Busquets del futuro, tuttofare del presente

“Tu vorresti un Iniesta, ma tuo figlio è un Busquets”, ha detto un suo ex allenatore al padre. Ed effettivamente Nico sembra proprio uscito dallo stampino del classico pivote blaugrana. Arrivato alla Masia a 11 anni, mentre rifiutava i corteggiamenti del Real Madrid studiava proprio Busi, che considera tutt’oggi il riferimento numero uno nel suo ruolo. Inutile dirlo, quando è subentrato proprio a Busquets per esordire nella prima squadra la sensazione era quella di un passaggio di testimone simbolico.

Cresciuto nella stessa, fortunata annata di Ansu Fati, Eric Garcia e Take Kubo, Nico si forma, appunto, come mediano difensivo. Cresce tanto in altezza nelle giovanili (oggi sfiora il metro e 90), ma è soprattutto al contatto con il professionismo che il suo fisico inizia a lievitare, tanto da portarlo a provare nuovi ruoli. Oggi a centrocampo può fare tutto e Xavi lo sta forgiando come una mezzala tuttofare, che possa condurre il pallone ma anche gettarsi in area in area quando ce l’hanno gli altri. Non è una sorpresa, ormai, vederlo primeggiare nella maggior parte delle statistiche a fine partita e, al momento, è inimmaginabile vederlo fuori dall'undici. 

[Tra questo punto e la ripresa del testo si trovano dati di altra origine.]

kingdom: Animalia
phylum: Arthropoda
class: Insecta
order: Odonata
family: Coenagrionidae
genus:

Papà Fran, che la competitività dello sportivo non l’ha persa, si morde ancora la lingua quando il giovane González gli dice di essere già il migliore della famiglia. Che non significa non esserne orgoglioso: a Nico ha anche chiesto la maglia del suo debutto, quello contro la Real Sociedad. Lui, però, ha rifiutato. La voleva per sé, per incorniciarla e appenderla nella casa dove vive già solo. Forse, anche per ricordarsi che lui è “Nico”, e non il ‘Figlio di Fran’. Presto se ne accorgerà anche il papà.